Of course this begs the question why so many of us go into race mode for approach and landing. Several factors likely contribute. For starters, I suspect not many general aviation pilots are comfy with flight controls getting a bit mushy, preferring the control authority that comes with a faster airspeed. Second, from day one of flight training, the notion of a stall ending in a visit from the grim reaper has been drummed into the primary student.
Importantly, little is done to differentiate a stall occurring say with a cross-control from base-to-final in the traffic pattern (which indeed is likely to end in loss of life) from one a few feet above the concrete. No surprise then that a published study of student landing accidents (1994-2013) reported 151 mishaps related to excess speed compared with a paltry two being a result of low speed.
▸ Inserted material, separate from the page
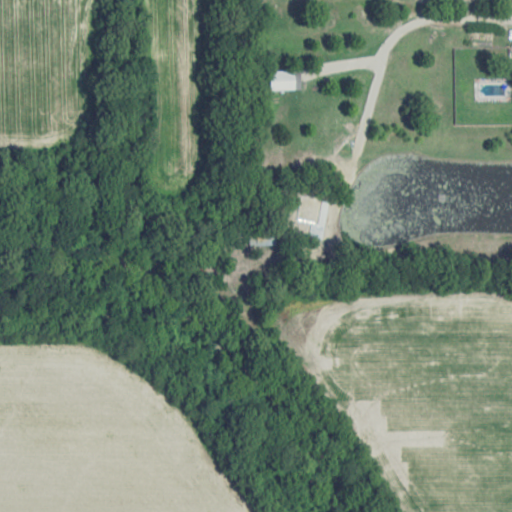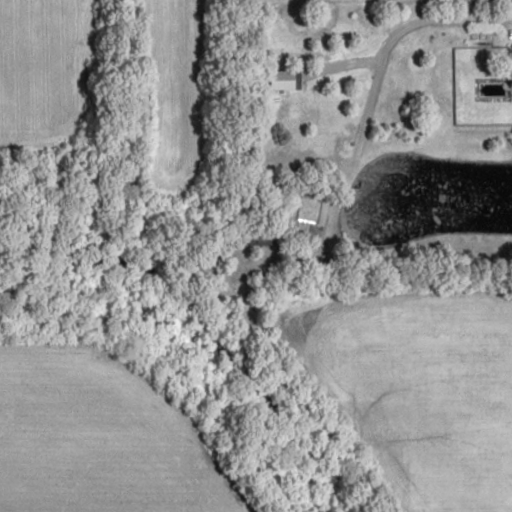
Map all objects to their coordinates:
road: (507, 18)
building: (280, 81)
building: (261, 237)
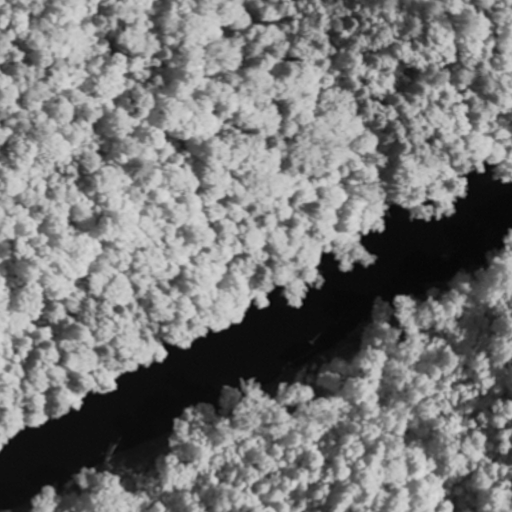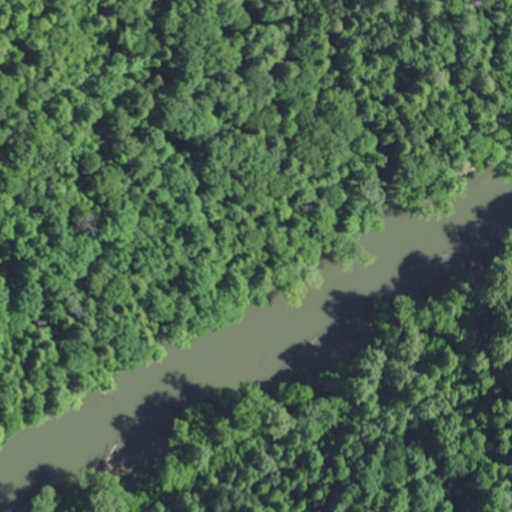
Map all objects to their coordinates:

CFIs should be (almost) forgiven if they are confused. On the subject of approach speed, the FAA speaks in double-talk. In its guidance for the flight review (AC 61-98D) and in reference to the stabilized approach, it recommends a constant target speed no lower than the recommended landing speed specified in the POH, with no mention of aircraft weight. However, peruse the FAA’s “On Landings Part II” (FAA-P-8740-12—Note this number is somehow duplicated; get the one on landings.) and you get a different message as our government friends go to length discussing the positive relationship between aircraft weight and landing speed. It even provides a rule of thumb on how to reduce landing airspeed for a lower aircraft weight. Go figure.
Some Final Musings
There’s a time and place for everything. Fly a light aircraft into a busy airport frequented by heavy iron and chances are that ATC will be asking you to pedal as fast as you can. Conversely, if you tremble at the notion of flying with mushy controls, grab a CFI and do some slow flight to build your comfort level. While you’re at it, work in a power-off stall and note the airspeed indicator when the aircraft breaks in the stall for that weight. Now compare that to your typical full-race landing speed. There’s likely quite a difference. Also, consider installing an angle-of-attack indicator, thus “flying the wing” and obviating the need to adjust airspeed for aircraft weight.
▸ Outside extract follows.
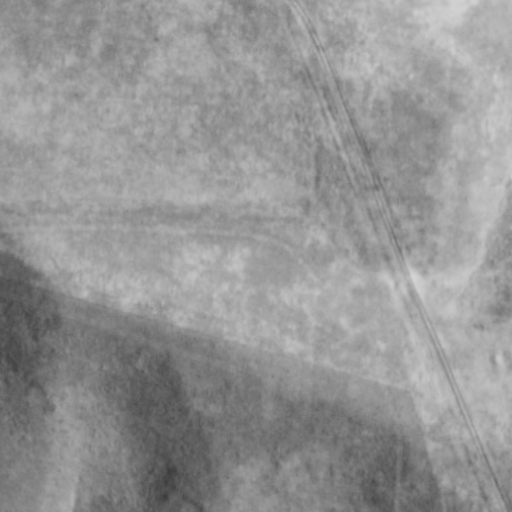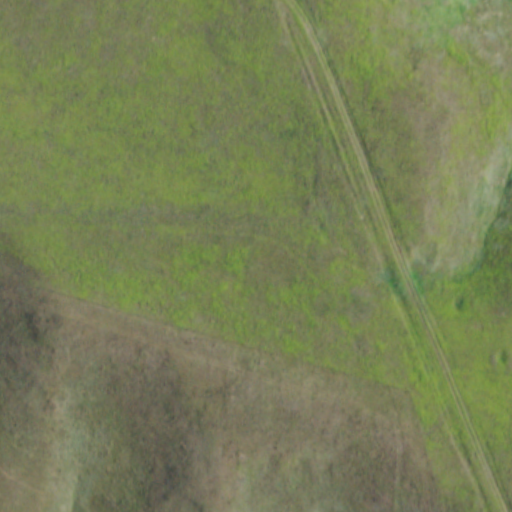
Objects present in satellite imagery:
road: (393, 254)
Let me close with one important point. If you’re ever unfortunate and have to dead-stick into a field, getting comfy with flying the landing speed corresponding to the aircraft weight might pay off big time. Why? A dead-stick landing at high speed into an obstacle-strewn area will impart higher forces on your body, upping the severity of injury. Conversely, if you arrive at that field at your minimum controllable airspeed, you’ll be much safer.
Douglas Boyd, an ERAU adjunct research professor, finds his arguments on airplane weight-adjusted VRef provide the perfect excuse to his passengers for his not infrequent “firm” aircraft-carrier type landings.